Re: [PATCH 0/8] mm/mglru: improve reclaim loop and dirty folio handling

From: Kairui Song

Date: Wed Mar 25 2026 - 01:48:39 EST


On Wed, Mar 25, 2026 at 1:04 PM Eric Naim <dnaim@xxxxxxxxxxx> wrote:
>
> Hi Kairui,
>
> On 3/18/26 3:08 AM, Kairui Song via B4 Relay wrote:
> > This series cleans up and slightly improves MGLRU's reclaim loop and
> > dirty flush logic. As a result, we can see an up to ~50% reduce of file
> > faults and 30% increase in MongoDB throughput with YCSB and no swap
> > involved, other common benchmarks have no regression, and LOC is
> > reduced, with less unexpected OOM in our production environment.
> >

...

> > Before: 2881.41s
> > After patch 3: 2894.09s
> > After patch 4: 2846.73s
> > After patch 5: 2847.91s
> > After patch 6: 2835.17s
> > After patch 7: 2842.90s
> >
> > Also seem only noise level changes, no regression or very slightly better.
> >
> > Link: https://lore.kernel.org/linux-mm/CAMgjq7BoekNjg-Ra3C8M7=8=75su38w=HD782T5E_cxyeCeH_g@xxxxxxxxxxxxxx/ [1]
> > Link: https://github.com/brianfrankcooper/YCSB/blob/master/workloads/workloadb [2]
> > Link: https://lore.kernel.org/all/20221220214923.1229538-1-yuzhao@xxxxxxxxxx/ [3]
> > Link: https://github.com/ryncsn/emm-test-project/tree/master/file-anon-mix-pressure [4]
> >
> > Signed-off-by: Kairui Song <kasong@xxxxxxxxxxx>
>
> I applied this patch set to 7.0-rc5 and noticed the system locking up when performing the below test.
>
> fallocate -l 5G 5G
> while true; do tail /dev/zero; done
> while true; do time cat 5G > /dev/null; sleep $(($(cat /sys/kernel/mm/lru_gen/min_ttl_ms)/1000+1)); done
>
> After reading [1], I suspect that this was because the system was using zram as swap, and yes if zram is disabled then the lock up does not occur.

Hi Eric,

Thanks for the report, I was about to send V2 but noticing your report
I'll try to reproduce your issue first.

So far I didn't notice any regression, is this an issue caused by this
patch or is it an existing issue? I don't have any context about how
you are doing the test. BTW the calculation in patch "mm/mglru:
restructure the reclaim loop" needs to have a lowest bar
"max(nr_to_scan, SWAP_CLUSTER_MAX)" for small machines, not sure if
related but will add to V2.

And about the test you posted:
while true; do tail /dev/zero; done

I believe this will just consume all memory with zero pages and then
get OOM killed, that's exactly what the test is meant to do. By lockup
I'm not sure you mean since you mentioned OOM kill. The system
actually hung or the desktop is dead?

I just ran that with or without ZRAM on two machines and my laptop,
everything looks good here with this series.
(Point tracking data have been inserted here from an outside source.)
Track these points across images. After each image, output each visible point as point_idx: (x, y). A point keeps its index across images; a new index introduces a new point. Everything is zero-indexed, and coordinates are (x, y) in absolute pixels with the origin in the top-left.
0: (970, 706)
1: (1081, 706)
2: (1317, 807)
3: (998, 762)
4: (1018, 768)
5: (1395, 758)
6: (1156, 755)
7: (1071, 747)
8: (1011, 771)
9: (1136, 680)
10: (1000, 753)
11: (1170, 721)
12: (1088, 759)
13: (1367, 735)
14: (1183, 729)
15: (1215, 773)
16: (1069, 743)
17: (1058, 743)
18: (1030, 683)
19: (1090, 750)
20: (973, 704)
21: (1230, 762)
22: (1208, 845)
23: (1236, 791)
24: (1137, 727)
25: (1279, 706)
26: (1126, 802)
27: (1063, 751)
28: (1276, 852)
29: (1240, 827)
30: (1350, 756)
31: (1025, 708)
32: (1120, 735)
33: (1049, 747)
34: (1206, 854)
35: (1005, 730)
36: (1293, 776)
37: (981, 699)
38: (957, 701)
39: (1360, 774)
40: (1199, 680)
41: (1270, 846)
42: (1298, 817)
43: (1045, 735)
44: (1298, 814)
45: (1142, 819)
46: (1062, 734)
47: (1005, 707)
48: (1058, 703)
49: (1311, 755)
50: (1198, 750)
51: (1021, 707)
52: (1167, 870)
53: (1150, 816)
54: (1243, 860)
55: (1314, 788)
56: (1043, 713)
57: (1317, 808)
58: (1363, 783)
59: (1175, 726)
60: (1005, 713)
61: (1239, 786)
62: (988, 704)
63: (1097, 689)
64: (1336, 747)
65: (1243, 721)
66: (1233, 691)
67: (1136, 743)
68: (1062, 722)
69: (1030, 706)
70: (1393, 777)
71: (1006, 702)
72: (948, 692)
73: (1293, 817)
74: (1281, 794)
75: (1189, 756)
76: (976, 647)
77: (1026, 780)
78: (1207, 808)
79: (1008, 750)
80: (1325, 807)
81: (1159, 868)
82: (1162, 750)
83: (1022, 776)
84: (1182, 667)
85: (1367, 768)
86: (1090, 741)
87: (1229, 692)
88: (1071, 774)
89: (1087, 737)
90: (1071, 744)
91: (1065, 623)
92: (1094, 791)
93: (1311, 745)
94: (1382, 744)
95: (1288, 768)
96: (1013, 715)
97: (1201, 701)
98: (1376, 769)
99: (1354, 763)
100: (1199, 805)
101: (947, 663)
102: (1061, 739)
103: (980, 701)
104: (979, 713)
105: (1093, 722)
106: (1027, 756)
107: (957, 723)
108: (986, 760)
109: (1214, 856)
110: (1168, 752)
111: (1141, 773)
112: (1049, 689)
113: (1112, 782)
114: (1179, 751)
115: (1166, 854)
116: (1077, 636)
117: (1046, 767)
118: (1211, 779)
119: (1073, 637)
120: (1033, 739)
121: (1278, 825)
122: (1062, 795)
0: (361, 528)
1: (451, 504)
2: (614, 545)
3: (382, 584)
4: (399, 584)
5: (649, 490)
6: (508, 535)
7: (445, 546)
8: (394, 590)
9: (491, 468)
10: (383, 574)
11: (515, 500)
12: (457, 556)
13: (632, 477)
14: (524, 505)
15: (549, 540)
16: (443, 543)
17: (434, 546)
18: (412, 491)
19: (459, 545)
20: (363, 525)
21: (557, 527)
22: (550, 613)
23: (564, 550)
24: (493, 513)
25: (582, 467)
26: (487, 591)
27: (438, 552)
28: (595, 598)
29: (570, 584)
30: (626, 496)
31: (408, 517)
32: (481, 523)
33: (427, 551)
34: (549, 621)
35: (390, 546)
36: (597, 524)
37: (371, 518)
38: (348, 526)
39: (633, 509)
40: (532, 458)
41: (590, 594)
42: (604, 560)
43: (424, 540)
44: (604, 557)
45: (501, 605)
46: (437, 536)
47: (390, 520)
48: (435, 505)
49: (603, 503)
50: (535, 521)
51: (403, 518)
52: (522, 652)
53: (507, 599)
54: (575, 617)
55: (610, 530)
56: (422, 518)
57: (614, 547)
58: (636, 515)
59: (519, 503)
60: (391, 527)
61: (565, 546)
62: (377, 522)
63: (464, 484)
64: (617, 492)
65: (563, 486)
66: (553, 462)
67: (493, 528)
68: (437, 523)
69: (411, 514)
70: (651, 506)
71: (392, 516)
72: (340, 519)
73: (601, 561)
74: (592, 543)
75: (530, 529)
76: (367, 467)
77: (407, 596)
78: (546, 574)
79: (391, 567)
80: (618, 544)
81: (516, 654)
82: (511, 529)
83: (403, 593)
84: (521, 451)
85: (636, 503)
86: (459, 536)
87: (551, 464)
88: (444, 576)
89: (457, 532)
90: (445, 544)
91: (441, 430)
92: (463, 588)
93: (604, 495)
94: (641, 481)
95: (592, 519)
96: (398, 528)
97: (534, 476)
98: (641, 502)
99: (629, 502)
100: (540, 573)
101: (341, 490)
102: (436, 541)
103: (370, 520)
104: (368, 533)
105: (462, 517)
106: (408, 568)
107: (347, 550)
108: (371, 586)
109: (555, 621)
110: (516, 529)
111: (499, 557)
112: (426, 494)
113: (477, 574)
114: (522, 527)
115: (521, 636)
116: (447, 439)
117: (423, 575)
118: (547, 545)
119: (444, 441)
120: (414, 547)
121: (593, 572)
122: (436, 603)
> zram as swap seems to be unsupported by upstream.

That's simply not true, other distros like Fedora even have ZRAM as
swap by default:
https://fedoraproject.org/wiki/Changes/SwapOnZRAM

And systemd have a widely used ZRAM swap support:
https://github.com/systemd/zram-generator

Android also uses that, and we are using ZRAM by default in our fleet
which runs fine.

> the user that tested this wasn't able to get a
> good kernel trace, the only thing left was
> a trace of the OOM killer firing.

No worry, that's fine, just send me the OOM trace or log, the more
detailed context I get the better.